To prepare for the future, let’s return to EAT, which we mentioned above. We’ll add another acronym, YMYL, and go over them together here:

EAT means “Expertise, Authoritativeness, Trustworthiness,” and is a guiding principle in determining page quality. However, that isn’t the most important ranking factor for some topics—there’s another factor you need to be aware of. Whether the EAT rating for a topic space is considered crucial enough is determined by YMYL for “your money or your life.” YMYL considers how serious the topic is and how much it can impact a reader’s happiness, health, safety, or financial stability.

So, let’s list some example websites in order of increasing YMYL score:

  • A review of a Marvel superhero movie
  • A news story about Brad Pitt breaking up with Angelina Jolie
  • An article on the income opportunities in opening a laundromat franchise
  • An article about cancer treatment research

As you can guess, the cancer article needs the highest EAT score. Google doesn’t want to send desperate patients to a website that shares quack medical advice. It wants to give those searchers the highest quality content it can find.

The laundromat business article isn’t really a life-and-death matter, but we still want a fairly good authority telling us how to invest our life savings.

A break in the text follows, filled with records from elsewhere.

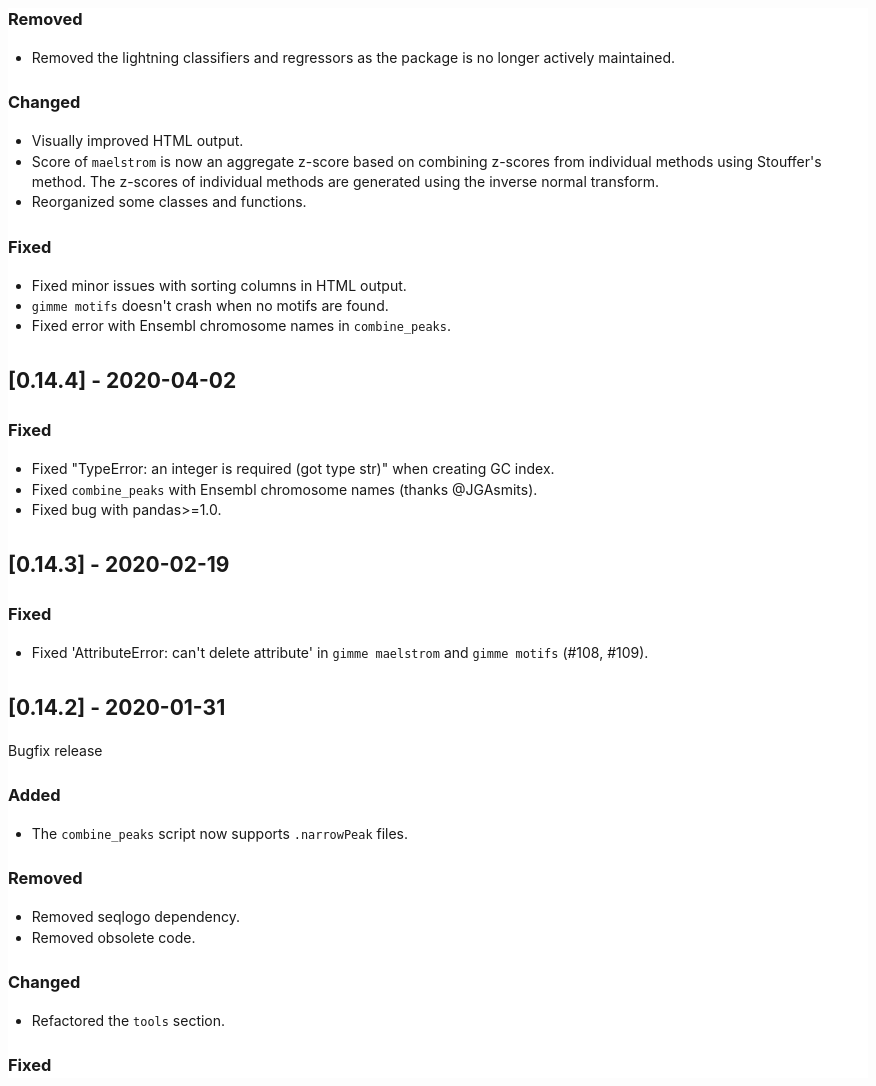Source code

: ### Removed

- Removed the lightning classifiers and regressors as the package is no longer actively maintained.

### Changed

- Visually improved HTML output.
- Score of `maelstrom` is now an aggregate z-score based on combining z-scores from individual methods using Stouffer's method. The z-scores of individual methods are generated using the inverse normal transform.
- Reorganized some classes and functions.

### Fixed

- Fixed minor issues with sorting columns in HTML output.
- `gimme motifs` doesn't crash when no motifs are found.
- Fixed error with Ensembl chromosome names in `combine_peaks`.

## [0.14.4] - 2020-04-02

### Fixed

- Fixed "TypeError: an integer is required (got type str)" when creating GC index.
- Fixed `combine_peaks` with Ensembl chromosome names (thanks @JGAsmits). 
- Fixed bug with pandas>=1.0.

## [0.14.3] - 2020-02-19

### Fixed

- Fixed 'AttributeError: can't delete attribute' in `gimme maelstrom` and `gimme motifs` (#108, #109).

## [0.14.2] - 2020-01-31

Bugfix release

### Added

- The `combine_peaks` script now supports `.narrowPeak` files.

### Removed

- Removed seqlogo dependency.
- Removed obsolete code.

### Changed

- Refactored the `tools` section.

### Fixed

The celebrity gossip fluff is almost, but not quite, inconsequential. Celebrities are still people and we don’t want to spread nasty, unfounded rumors about them.

The movie review is dead last in consideration. One person’s opinion about a movie has very low stakes appended.

Use this information to help you decide how much time you want to spend buffing up your page and website EAT factor. Of course, everyone wants a high degree of respect from the web audience and Google itself. You should always strive for the best website quality, at least to the level where people aren’t booing you.

As far as on-page SEO goes: the days when we followed mechanical keyword-density formulas are so far gone, they’re ancient history. Talk to people on the web the same way you talk to your friends and business associates. Google is depending on us to share our thoughts in the clearest, most conversational way to unite all of us in our continuing quest for information transparency.